* Exercise objective *
Rewrite the text of all the data below, swapping "hiihtosauvat" for "sauvat" and keeping everything else the same. Omit the pictures from your answer.

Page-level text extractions
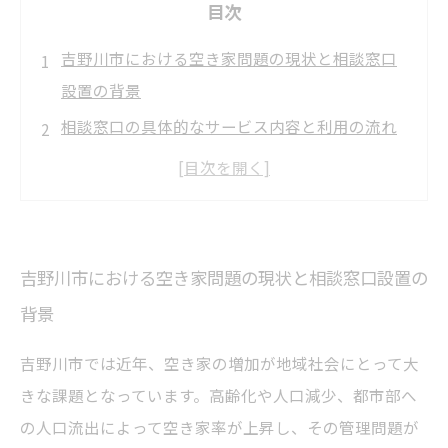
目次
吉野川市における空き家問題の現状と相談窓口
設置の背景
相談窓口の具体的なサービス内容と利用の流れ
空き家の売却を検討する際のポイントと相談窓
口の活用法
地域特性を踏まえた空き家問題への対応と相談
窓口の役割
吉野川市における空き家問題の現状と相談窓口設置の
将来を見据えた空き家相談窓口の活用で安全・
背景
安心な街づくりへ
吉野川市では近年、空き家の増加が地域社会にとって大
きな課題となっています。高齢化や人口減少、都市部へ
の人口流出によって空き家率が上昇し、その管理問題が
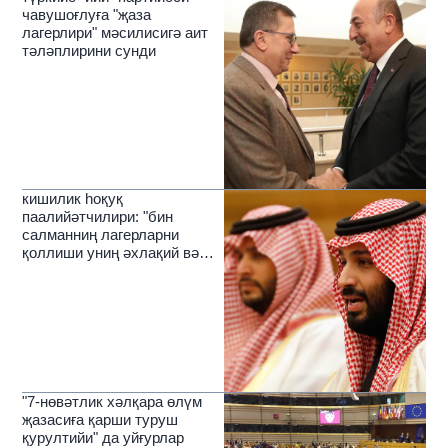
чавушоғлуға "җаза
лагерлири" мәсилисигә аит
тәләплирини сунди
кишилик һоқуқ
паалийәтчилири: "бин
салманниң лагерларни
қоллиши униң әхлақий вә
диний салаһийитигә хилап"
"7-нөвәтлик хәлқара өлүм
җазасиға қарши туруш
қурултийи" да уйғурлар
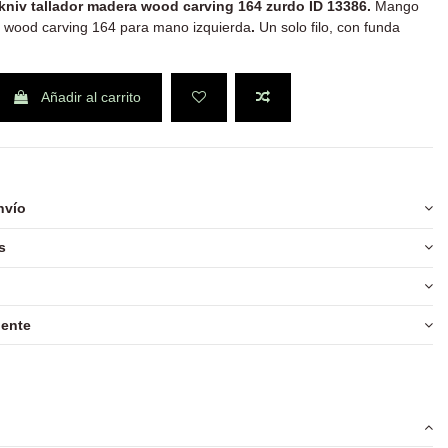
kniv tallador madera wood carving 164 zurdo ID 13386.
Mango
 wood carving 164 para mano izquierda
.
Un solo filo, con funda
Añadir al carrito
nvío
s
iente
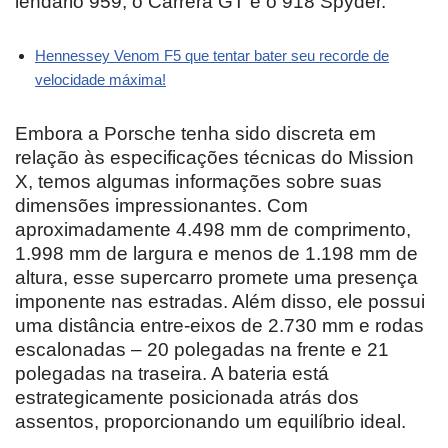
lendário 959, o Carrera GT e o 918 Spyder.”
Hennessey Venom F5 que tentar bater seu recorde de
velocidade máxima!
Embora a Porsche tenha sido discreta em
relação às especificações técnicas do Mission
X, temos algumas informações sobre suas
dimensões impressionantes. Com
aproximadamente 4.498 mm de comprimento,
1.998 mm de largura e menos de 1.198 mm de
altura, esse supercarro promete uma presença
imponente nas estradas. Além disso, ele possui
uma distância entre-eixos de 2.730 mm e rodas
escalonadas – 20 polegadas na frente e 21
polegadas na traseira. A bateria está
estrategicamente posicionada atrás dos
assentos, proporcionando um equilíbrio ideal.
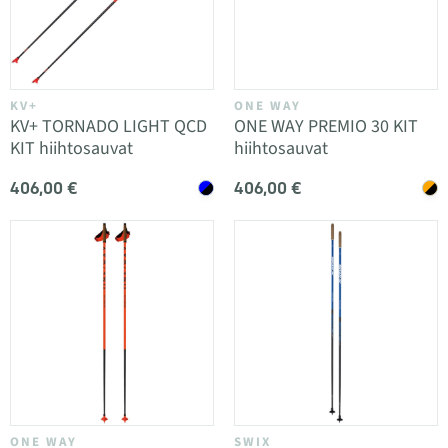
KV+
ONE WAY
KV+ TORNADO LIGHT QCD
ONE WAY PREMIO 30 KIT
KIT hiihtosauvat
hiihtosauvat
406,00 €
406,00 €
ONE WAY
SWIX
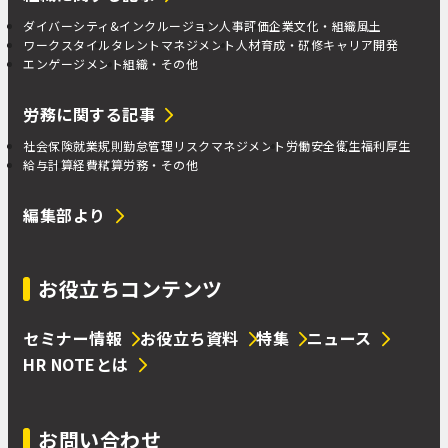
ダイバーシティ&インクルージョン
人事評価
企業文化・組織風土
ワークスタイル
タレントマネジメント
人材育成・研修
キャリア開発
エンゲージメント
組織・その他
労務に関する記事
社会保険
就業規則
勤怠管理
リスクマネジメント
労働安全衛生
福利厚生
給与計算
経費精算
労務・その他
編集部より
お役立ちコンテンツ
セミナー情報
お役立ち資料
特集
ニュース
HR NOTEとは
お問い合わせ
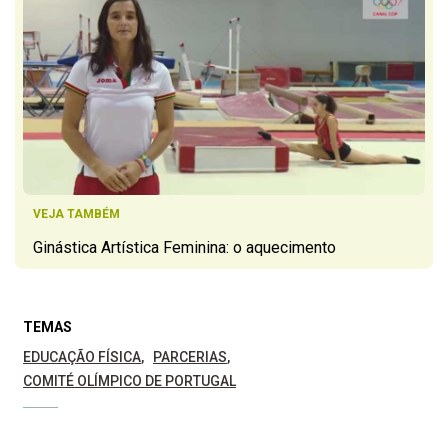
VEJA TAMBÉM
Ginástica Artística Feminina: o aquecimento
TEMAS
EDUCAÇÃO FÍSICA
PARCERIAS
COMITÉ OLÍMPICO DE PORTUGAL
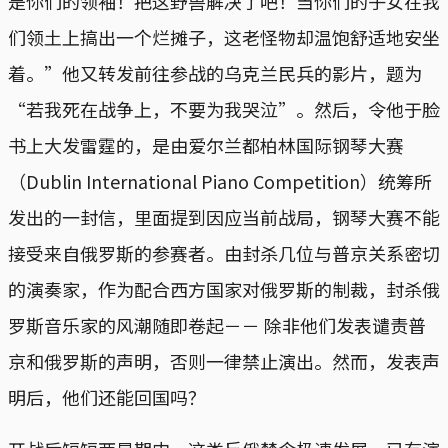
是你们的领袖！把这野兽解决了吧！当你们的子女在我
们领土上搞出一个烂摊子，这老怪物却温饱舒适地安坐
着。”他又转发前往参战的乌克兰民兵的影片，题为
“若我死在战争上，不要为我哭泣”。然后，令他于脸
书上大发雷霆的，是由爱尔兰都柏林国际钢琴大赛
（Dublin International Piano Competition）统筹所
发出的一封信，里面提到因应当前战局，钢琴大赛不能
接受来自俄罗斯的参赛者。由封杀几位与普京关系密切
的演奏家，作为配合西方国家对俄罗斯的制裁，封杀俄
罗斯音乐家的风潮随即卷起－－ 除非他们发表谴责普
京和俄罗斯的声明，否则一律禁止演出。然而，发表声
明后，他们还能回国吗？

* Solution below *
目次
吉野川市における空き家問題の現状と相談窓口
設置の背景
相談窓口の具体的なサービス内容と利用の流れ
空き家の売却を検討する際のポイントと相談窓
口の活用法
地域特性を踏まえた空き家問題への対応と相談
窓口の役割
吉野川市における空き家問題の現状と相談窓口設置の
将来を見据えた空き家相談窓口の活用で安全・
背景
安心な街づくりへ
吉野川市では近年、空き家の増加が地域社会にとって大
きな課題となっています。高齢化や人口減少、都市部へ
の人口流出によって空き家率が上昇し、その管理問題が
чавушоғлуға "җаза
лагерлири" мәсилисигә аит
тәләплирини сунди
кишилик һоқуқ
паалийәтчилири: "бин
салманниң лагерларни
қоллиши униң әхлақий вә
диний салаһийитигә хилап"
"7-нөвәтлик хәлқара өлүм
җазасиға қарши туруш
қурултийи" да уйғурлар
kniv tallador madera wood carving 164 zurdo ID 13386.
Mango
 wood carving 164 para mano izquierda
.
Un solo filo, con funda
Añadir al carrito
nvío
s
iente
lendário 959, o Carrera GT e o 918 Spyder.”
Hennessey Venom F5 que tentar bater seu recorde de
velocidade máxima!
Embora a Porsche tenha sido discreta em
relação às especificações técnicas do Mission
X, temos algumas informações sobre suas
dimensões impressionantes. Com
aproximadamente 4.498 mm de comprimento,
1.998 mm de largura e menos de 1.198 mm de
altura, esse supercarro promete uma presença
imponente nas estradas. Além disso, ele possui
uma distância entre-eixos de 2.730 mm e rodas
escalonadas – 20 polegadas na frente e 21
polegadas na traseira. A bateria está
estrategicamente posicionada atrás dos
assentos, proporcionando um equilíbrio ideal.
KV+
ONE WAY
KV+ TORNADO LIGHT QCD
ONE WAY PREMIO 30 KIT
KIT sauvat
sauvat
406,00 €
406,00 €
ONE WAY
SWIX
ダイバーシティ&インクルージョン
人事評価
企業文化・組織風土
ワークスタイル
タレントマネジメント
人材育成・研修
キャリア開発
エンゲージメント
組織・その他
労務に関する記事
社会保険
就業規則
勤怠管理
リスクマネジメント
労働安全衛生
福利厚生
給与計算
経費精算
労務・その他
編集部より
お役立ちコンテンツ
セミナー情報
お役立ち資料
特集
ニュース
HR NOTEとは
お問い合わせ
VEJA TAMBÉM
Ginástica Artística Feminina: o aquecimento
TEMAS
EDUCAÇÃO FÍSICA
PARCERIAS
COMITÉ OLÍMPICO DE PORTUGAL
是你们的领袖！把这野兽解决了吧！当你们的子女在我
们领土上搞出一个烂摊子，这老怪物却温饱舒适地安坐
着。”他又转发前往参战的乌克兰民兵的影片，题为
“若我死在战争上，不要为我哭泣”。然后，令他于脸
书上大发雷霆的，是由爱尔兰都柏林国际钢琴大赛
（Dublin International Piano Competition）统筹所
发出的一封信，里面提到因应当前战局，钢琴大赛不能
接受来自俄罗斯的参赛者。由封杀几位与普京关系密切
的演奏家，作为配合西方国家对俄罗斯的制裁，封杀俄
罗斯音乐家的风潮随即卷起－－ 除非他们发表谴责普
京和俄罗斯的声明，否则一律禁止演出。然而，发表声
明后，他们还能回国吗？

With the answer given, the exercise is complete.